This book review is a long-time in coming. You know the book that everyone loves, and though you’ve tried reading it several times already, you could never get into it? So then you tried watching the movie, hoping that would help you better understand what in the world people loved about it, but even that didn’t work?
That’s been my exact experience with The Hitchhiker’s Guide to the Galaxy by Douglas Adams, and perhaps yours too.
How to Read This Book
Well, I finally sat down with the book again, determined to give it one final go. After all, I’m 42 this year, so what better age to try!?
I’m glad I did. I finally read the book entirely—and thoroughly enjoyed it this time!—and I’m ready to tell you my secret of how I accomplished this extraordinary feat.
You ready for the secret? Here goes: I turned off my brain.
That’s it! I stopped trying to figure the book out. I stopped trying to track the planets and alien species. I stopped trying to understand the plot beyond its most essential elements. I stopped reading it like I would any other book, and instead I simply sat back and enjoyed it for what it was: a very funny romp through the world of science fiction.
Incredible Writing
Douglas Adams’ flare for irony is on full display here.

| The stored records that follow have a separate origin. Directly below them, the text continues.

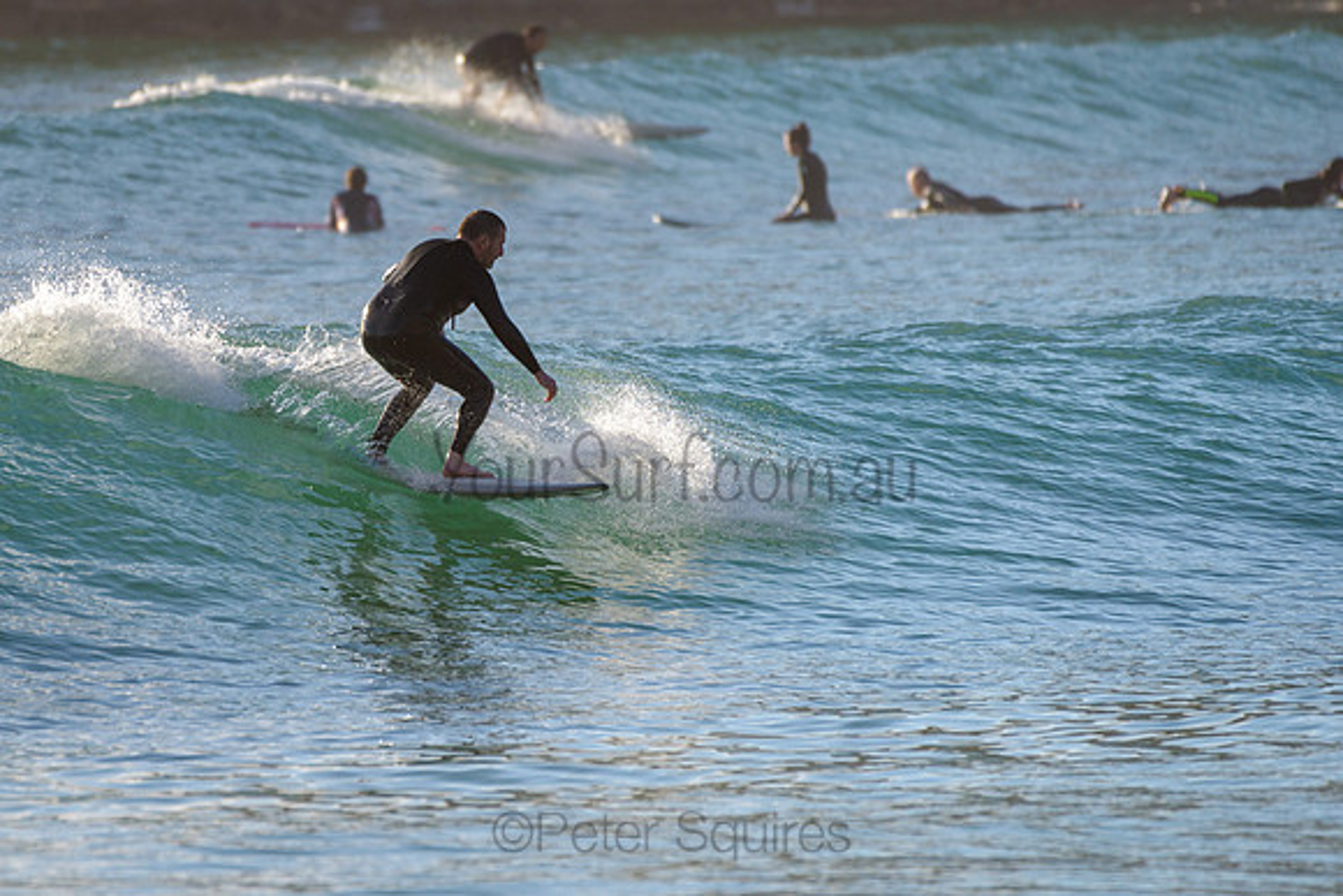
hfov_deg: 3.2
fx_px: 24117
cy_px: 488
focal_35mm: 646
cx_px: 475
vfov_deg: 2.1
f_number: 5.6
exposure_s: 1/2000
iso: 200
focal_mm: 500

His humor is viscous throughout Arthur’s ordeal on Earth and in space (following Earth’s quick and sudden demise just five minutes too early). His writing and humor are really all that matter, because the characters and plot and universe are like—golly, to what can I compare it?—like Mysterious Science Theatre 3000 style of wondrously awful.

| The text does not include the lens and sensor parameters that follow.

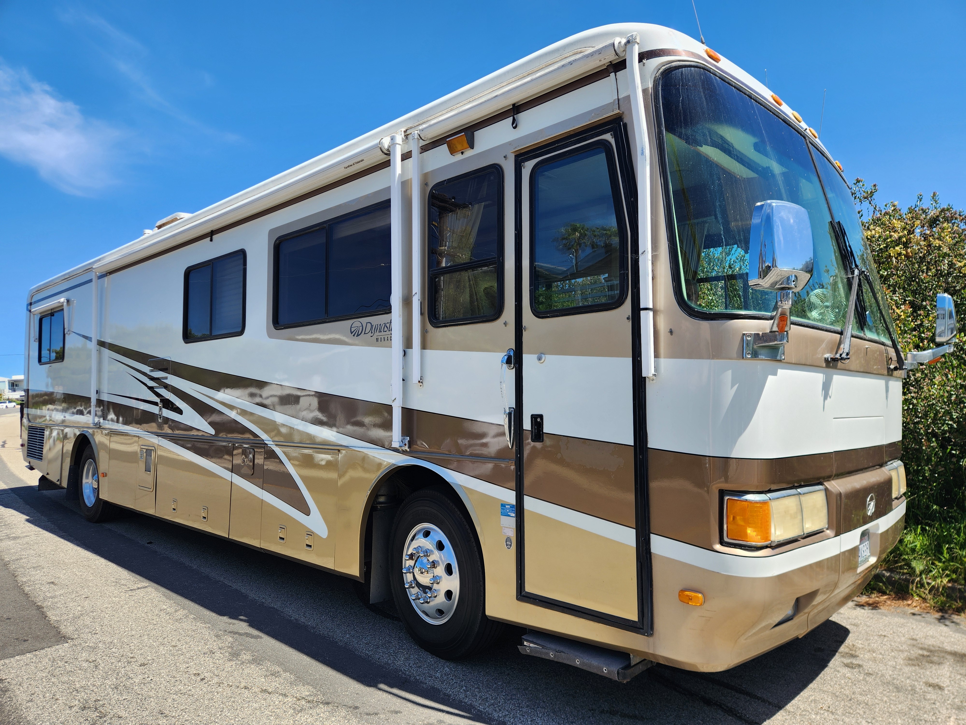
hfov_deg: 73.9
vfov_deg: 58.9
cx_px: 483
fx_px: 642
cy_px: 362
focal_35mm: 23
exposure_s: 1/907
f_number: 1.8
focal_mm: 5.4
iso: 20
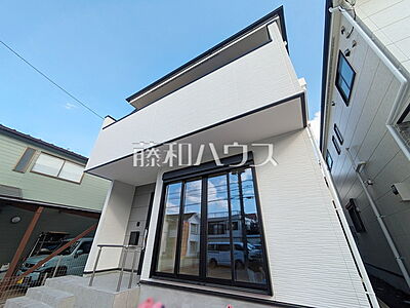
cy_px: 154
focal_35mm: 14
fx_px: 166
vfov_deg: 85.7
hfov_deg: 102.1
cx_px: 205
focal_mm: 1.83
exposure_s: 1/782
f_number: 2.2
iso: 51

About Adams’ writing, for example, I loved this insight into a random character who died with the Earth about 12 minutes later:
[Prosser] felt that his whole life was some kind of dream and he sometimes wondered whose it was and whether they were enjoying it. (33)
It was lines like this that kept me going. Sure there were times when I felt like I had to slough through whole paragraphs of plot just to hit upon the next ingenious turn or phrase. But it made the book worth reading, because I’d already unplugged my brain. Nothing in the book needed to make sense—not the 3-armed ruler of the galaxy who stole a spacecraft, not the depressed robot, and not Vogon poetry—a piece of literature, by the way, that I wish I had memorized for my Freshman Speech Class in college!
In case you missed it or want to perform the third-worst poetry in the universe at your next dinner party in a voice “rising to a horrible pitch of impassioned stridency” (83), here’s what’s been recorded:
Oh frettled gruntbuggly
Thy micturations are to me
As plurdled gabbleblotchits on a lurgid bee.
Groop I implore thee, my foonting turlingdromes.
And hooptiously drangle me with crinkly bindlewurdles,
Or I will rend thee in the gobberwarts with my blurglecruncheon, see if I don’t!
My absolute favorite scene in the entire book came in Chapter 18 with the sudden appearance of a sperm whale (thanks to the Improbability Drive) and his first and final 30 seconds of existence. What went through his mind before he exploded on the planet below? Douglas Adams has the answer. The epitome of “random,” this small scene flavors the entire book to perfection.
What about the Other Five Books in the Trilogy?
It’s possible that I don’t have enough brainless stupidity in me to complete Adams’ entire 6-part trilogy, but I’m glad I’ve made it over this first hurdle. I was glad that this fictional book, The Hitchhiker’s Guide to the Galaxy, was an apparent rival to the equally fictitious Encyclopedia Galactica by Isaac Asimov (even though it should predate it by some 50,000 years). Perhaps there will be more connections throughout the series between Adams and Asimov—though I promise my mind won’t be engaged enough to notice them.
This book is a modern classic you should probably read, but believe me, you’ve got to wait until you’re in the mood for it. Wait until your brain is so full of school or life or troubles that you just need a time-waster to give your pistons a rest. Wait for a time when you’re ready to accept that mice were the true rulers of our planet before Earth was destroyed. Wait until you’re ready to accept that the meaning of life, the universe, and everything is “42.” Wait until you’re curious enough to wonder, if “42” is the answer, then what exactly was the question?
©2025 E.T.

Excellent.. think I’ll buy this for my 19yo son. He just might be able to get out of his head enough to read it.